Langkah ini menjadi sinyal tegas bahwa perang terhadap penyalahgunaan narkotika di Sulbar tidak bisa dilakukan secara parsial. Kolaborasi lintas sektor dinilai sebagai kunci dalam membangun sistem penanganan yang komprehensif, mulai dari pencegahan, deteksi dini, hingga rehabilitasi medis dan sosial bagi masyarakat terdampak penyalahgunaan NAPZA.
Pertemuan tersebut juga menegaskan komitmen pemerintah daerah dalam mendukung implementasi kebijakan nasional terkait pencegahan dan penanganan narkotika melalui pendekatan kesehatan masyarakat. Artinya, penanganan tidak hanya berorientasi pada aspek hukum, tetapi juga pada pemulihan korban penyalahgunaan melalui layanan kesehatan yang terstandar dan terintegrasi.
Upaya ini sejalan dengan visi dan misi Gubernur Sulawesi Barat, Suhardi Duka, dalam membangun sumber daya manusia (SDM) yang unggul dan berkarakter.

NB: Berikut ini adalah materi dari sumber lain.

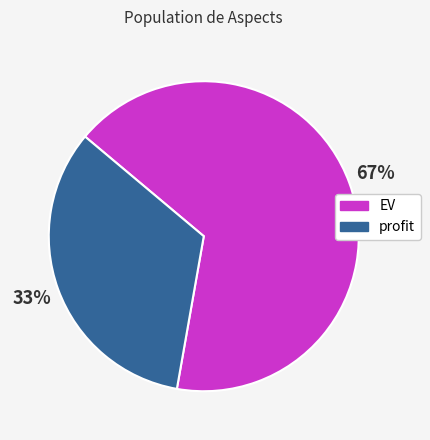

What percentage is the EV slice, to the nearest percent?

67%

Pencegahan serta rehabilitasi penyalahgunaan narkotika dipandang sebagai bagian penting dalam menciptakan masyarakat yang sehat secara fisik maupun mental.

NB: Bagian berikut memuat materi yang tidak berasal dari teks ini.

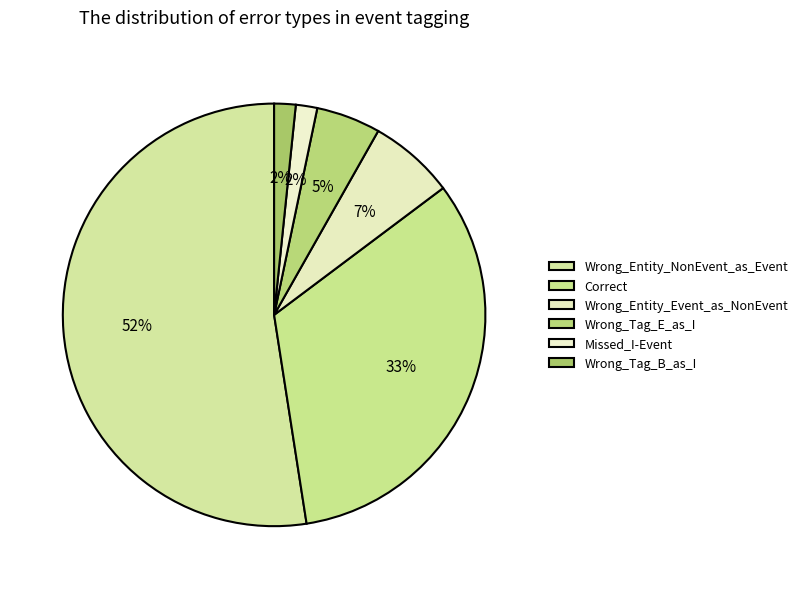

What percentage is the Correct slice, to the nearest percent?

33%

Dalam diskusi, kedua pihak membahas berbagai regulasi terkait NAPZA dan kesehatan jiwa, termasuk mekanisme pelayanan rehabilitasi yang terintegrasi dengan fasilitas layanan kesehatan milik pemerintah daerah. Sinkronisasi regulasi dan teknis layanan menjadi fokus utama agar masyarakat yang membutuhkan rehabilitasi dapat mengakses layanan secara optimal tanpa hambatan administratif.
Kepala DKPPKB Provinsi Sulawesi Barat, dr. Nursyamsi Rahim, menegaskan bahwa koordinasi bersama BNN Sulbar merupakan langkah penting dalam memperkuat kolaborasi lintas sektor.

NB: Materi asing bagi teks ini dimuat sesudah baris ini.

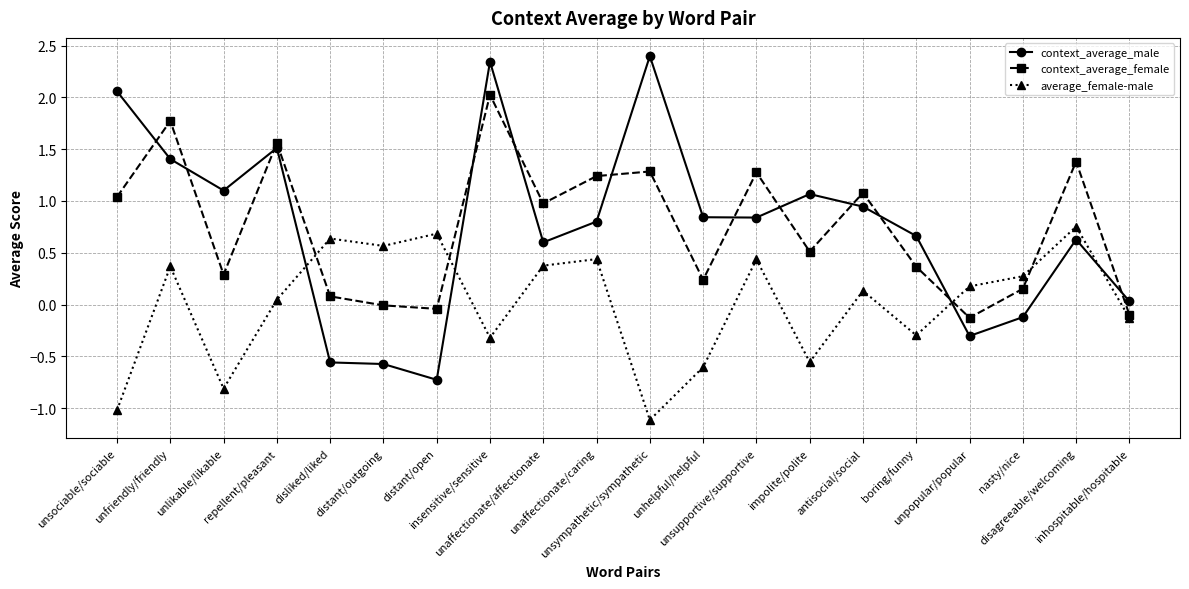

Which series has the widest spread of values?

context_average_male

“Kami menyambut baik koordinasi bersama BNN Sulbar sebagai upaya memperkuat sinergi, terutama dalam memastikan layanan rehabilitasi berjalan sesuai regulasi serta dapat diakses secara optimal oleh masyarakat. Ke depan, kami berharap adanya penguatan kerja sama melalui perjanjian kerja sama (PKS) agar pelaksanaan program dapat lebih terarah dan berkelanjutan,” ujarnya.
Menurutnya, rehabilitasi berbasis layanan kesehatan harus didukung dengan sistem rujukan yang jelas, tenaga kesehatan yang terlatih, serta pendampingan sosial yang berkelanjutan. Dengan begitu, proses pemulihan penyalahguna narkotika tidak berhenti pada tahap medis, tetapi juga menyentuh aspek reintegrasi sosial.
Sinergi BNN dan DKPPKB Sulbar ini diharapkan mampu memperkuat ekosistem pencegahan dan rehabilitasi narkotika di Sulawesi Barat. Kolaborasi yang terbangun bukan sekadar formalitas koordinasi, melainkan langkah konkret menyelamatkan generasi muda dari ancaman narkotika.
Dengan pendekatan yang terintegrasi, berbasis regulasi, dan didukung komitmen kuat pemerintah daerah, program rehabilitasi di Sulbar diharapkan semakin efektif, terarah, dan berkelanjutan demi mewujudkan masyarakat yang sehat, produktif, dan berdaya saing.